Parking Services offers bikes for students to borrow

DeKALB | NIU Parking Services does more for students than help with their car and issue parking permits and tickets – it offers an environmentally-friendly method of travel.

Parking Services offers NIU students, staff and faculty a free program called Borrow-a-Bike. Those affiliated with NIU can rent a bike, an Atlas Sun cruiser, along with a helmet and a bike lock. The program functions on a first come, first serve basis because the program only has 115 bikes to offer, said Parking Services Director Kristin Mommsen.

“The Borrow-a-Bike program is a free method of alternative transportation that Campus Parking Services is happy to offer students, faculty and staff,” Mommsen said in an email. “Biking helps reduce traffic congestion on campus, is environmentally friendly, provides health benefits and reduces the costs associated with wear and tear on the roadways and parking lots.”

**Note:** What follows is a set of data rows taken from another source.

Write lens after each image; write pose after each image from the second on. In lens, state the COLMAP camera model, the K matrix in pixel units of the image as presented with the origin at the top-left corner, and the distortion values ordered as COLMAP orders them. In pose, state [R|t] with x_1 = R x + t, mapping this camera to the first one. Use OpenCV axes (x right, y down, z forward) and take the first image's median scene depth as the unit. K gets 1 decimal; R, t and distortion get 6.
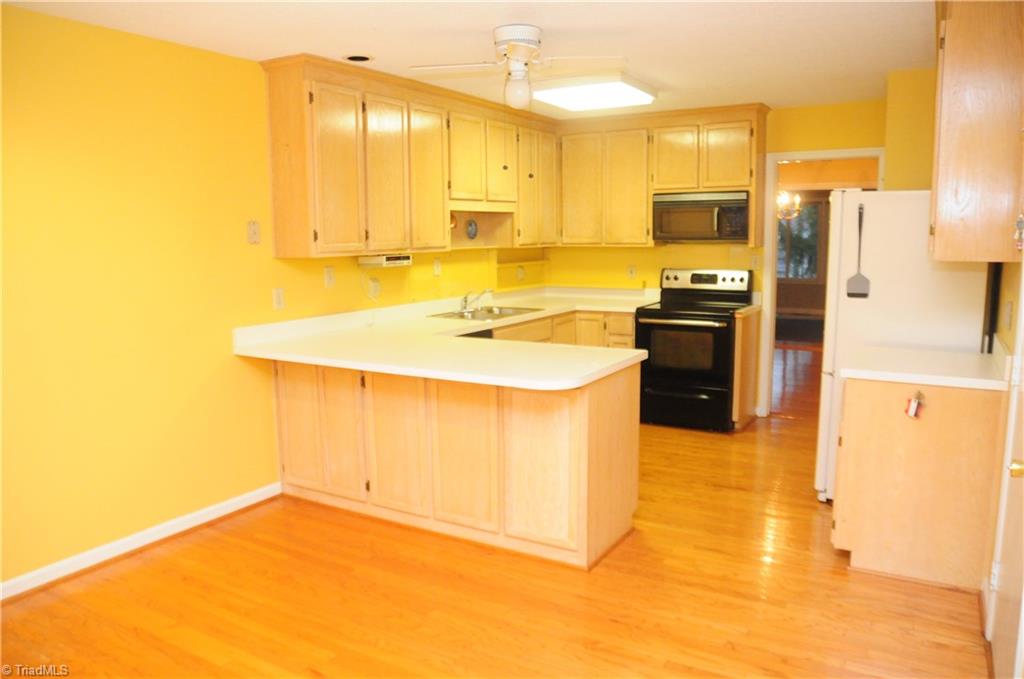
lens RADIAL K [[749.9, 0, 504.9], [0, 749.9, 346.9], [0, 0, 1]] dist [-0.126613, 0.083908]
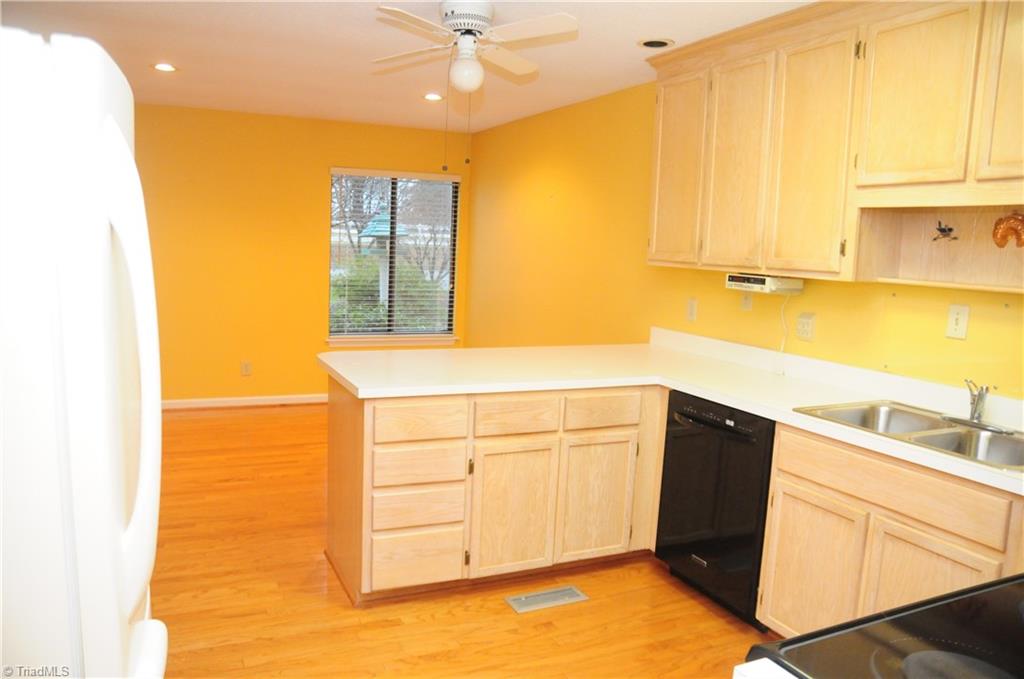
lens RADIAL K [[749.9, 0, 504.9], [0, 749.9, 346.9], [0, 0, 1]] dist [-0.126613, 0.083908]
pose [[-0.554647, 0.102189, -0.825787, 0.471591], [-0.159433, 0.960991, 0.226004, -0.147952], [0.816669, 0.257010, -0.516718, 0.982629]]
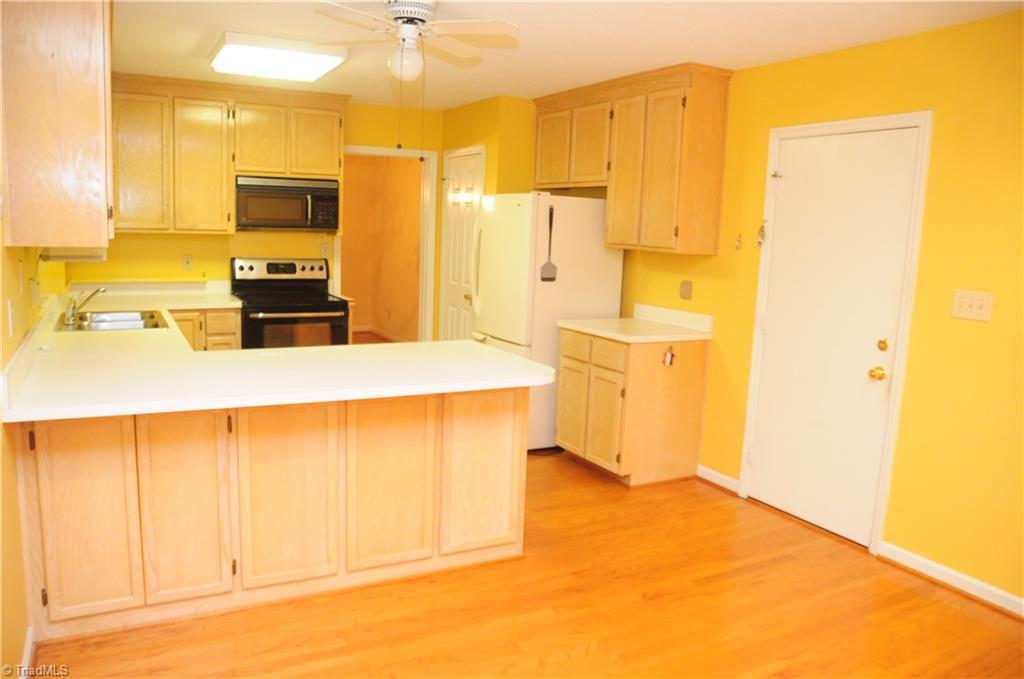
lens RADIAL K [[749.9, 0, 504.9], [0, 749.9, 346.9], [0, 0, 1]] dist [-0.126613, 0.083908]
pose [[0.508483, -0.104818, 0.854669, -0.441625], [0.085975, 0.993784, 0.070729, -0.036193], [-0.856769, 0.037516, 0.514333, 0.284571]]
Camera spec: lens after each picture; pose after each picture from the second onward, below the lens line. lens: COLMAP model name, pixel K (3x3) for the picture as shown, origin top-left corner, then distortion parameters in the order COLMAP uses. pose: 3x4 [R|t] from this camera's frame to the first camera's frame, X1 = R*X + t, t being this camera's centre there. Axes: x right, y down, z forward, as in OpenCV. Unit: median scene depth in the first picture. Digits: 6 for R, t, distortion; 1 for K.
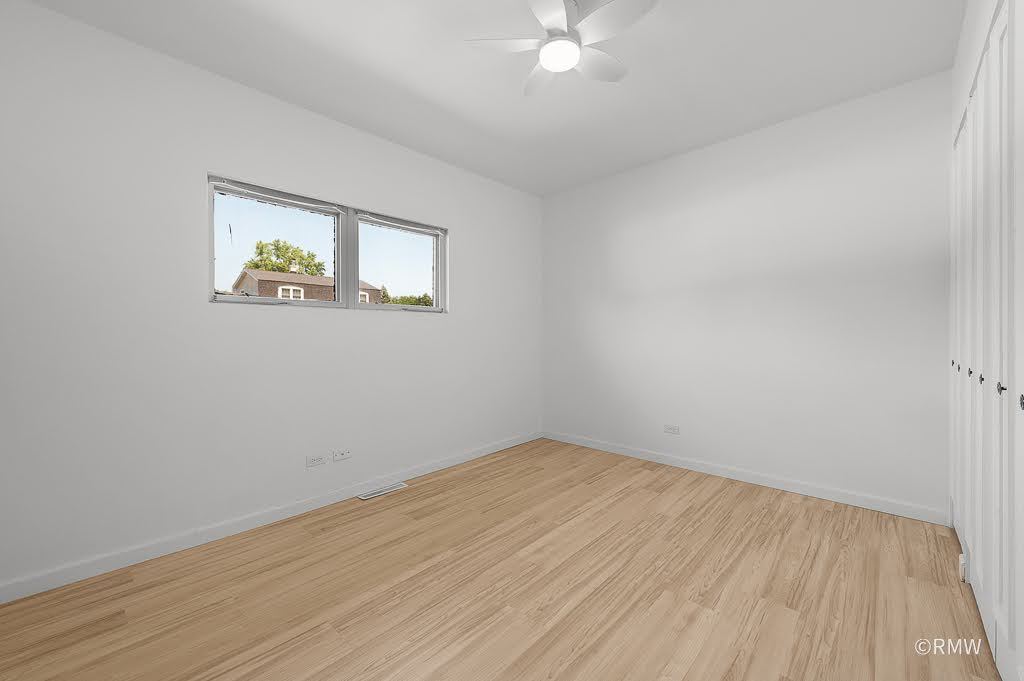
lens RADIAL K [[411.8, 0, 530.9], [0, 411.8, 342.4], [0, 0, 1]] dist [0.006718, -0.002183]
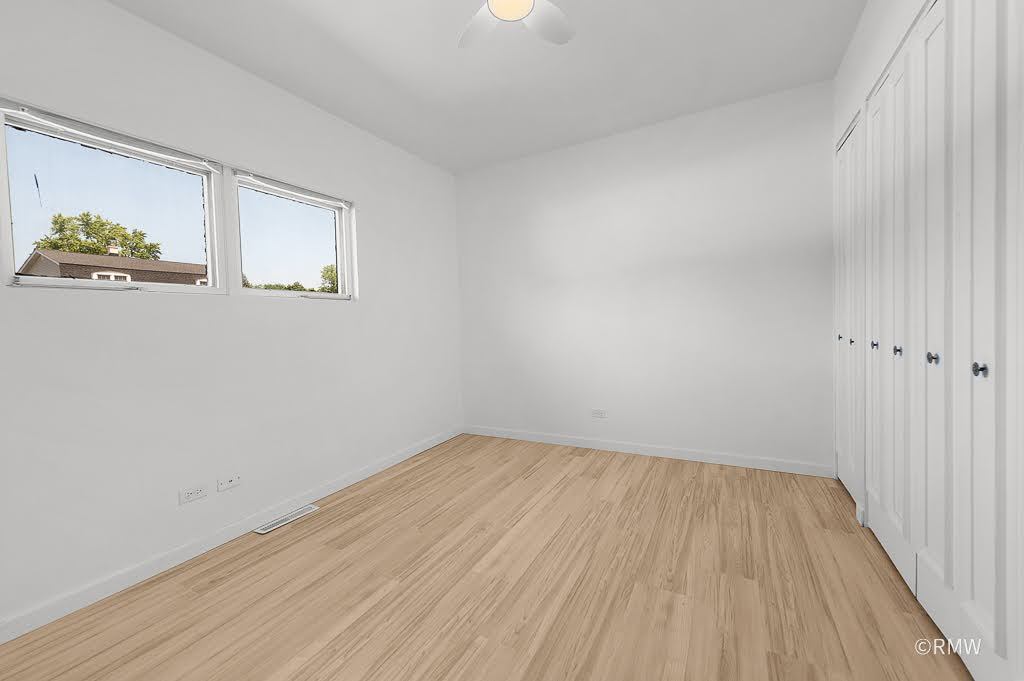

The program started off in 2007 and has since grown in size and popularity, Mommsen said.

Toward the end of a semester – fall, spring or summer – Borrow-a-Bike has an inventory and maintenance period during which bikes can not be rented or renewed.

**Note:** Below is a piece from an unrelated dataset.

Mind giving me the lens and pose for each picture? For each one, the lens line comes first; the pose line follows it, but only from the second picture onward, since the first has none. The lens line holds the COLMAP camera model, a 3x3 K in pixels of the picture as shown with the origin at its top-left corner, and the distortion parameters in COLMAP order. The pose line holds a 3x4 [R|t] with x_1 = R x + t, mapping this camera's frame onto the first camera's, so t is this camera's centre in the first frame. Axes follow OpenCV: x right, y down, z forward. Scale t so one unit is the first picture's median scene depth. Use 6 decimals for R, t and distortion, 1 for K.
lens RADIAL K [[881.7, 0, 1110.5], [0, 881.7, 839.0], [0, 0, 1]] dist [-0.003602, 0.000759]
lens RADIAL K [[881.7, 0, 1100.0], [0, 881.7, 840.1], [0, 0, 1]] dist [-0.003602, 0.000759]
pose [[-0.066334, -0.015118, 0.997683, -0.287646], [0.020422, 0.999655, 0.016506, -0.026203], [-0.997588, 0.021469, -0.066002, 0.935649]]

Currently, bikes cannot be rented or renewed until Sept. 6. On that day, according to the Parking Services website, bikes will be available for rental again, though renewals are not guaranteed. Bikes are only available for one semester rental, and on Dec. 5, all bikes must be returned. Those who do not turn in bikes by that date will face late charges.

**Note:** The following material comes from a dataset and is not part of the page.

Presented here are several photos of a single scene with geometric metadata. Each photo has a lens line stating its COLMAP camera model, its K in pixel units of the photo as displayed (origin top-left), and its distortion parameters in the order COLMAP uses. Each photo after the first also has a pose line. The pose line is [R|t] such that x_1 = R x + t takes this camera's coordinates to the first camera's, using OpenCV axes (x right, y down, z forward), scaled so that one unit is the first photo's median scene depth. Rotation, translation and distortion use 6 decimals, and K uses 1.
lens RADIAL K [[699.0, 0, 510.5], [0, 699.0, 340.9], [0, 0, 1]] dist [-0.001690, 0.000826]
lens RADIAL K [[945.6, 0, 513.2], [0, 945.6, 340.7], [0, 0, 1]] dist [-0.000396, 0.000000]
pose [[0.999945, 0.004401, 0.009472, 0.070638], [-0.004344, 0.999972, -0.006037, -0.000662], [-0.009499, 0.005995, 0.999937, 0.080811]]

If a bike is returned late, there is a $5 late fee for each day that it is held past its due date. If any of the equipment given to the student is lost, damaged or stolen, he or she will be expected to pay for losses plus a 10-day late fee.

“[Borrow-a-Bike] is really convenient,” said Lauren Iverson, sophomore business administration and paralegal studies major. “My parents bought me a bike that turned out to be completely worthless, and this was a good back-up. It is a very ugly yellow, but I can deal with that.”

Mike Nichols, junior visual communications major, also finds his rental bike to be more useful than pleasing to the eye.

“The bikes are not the prettiest, and they are not the greatest, but they are a lot faster than walking,” he said.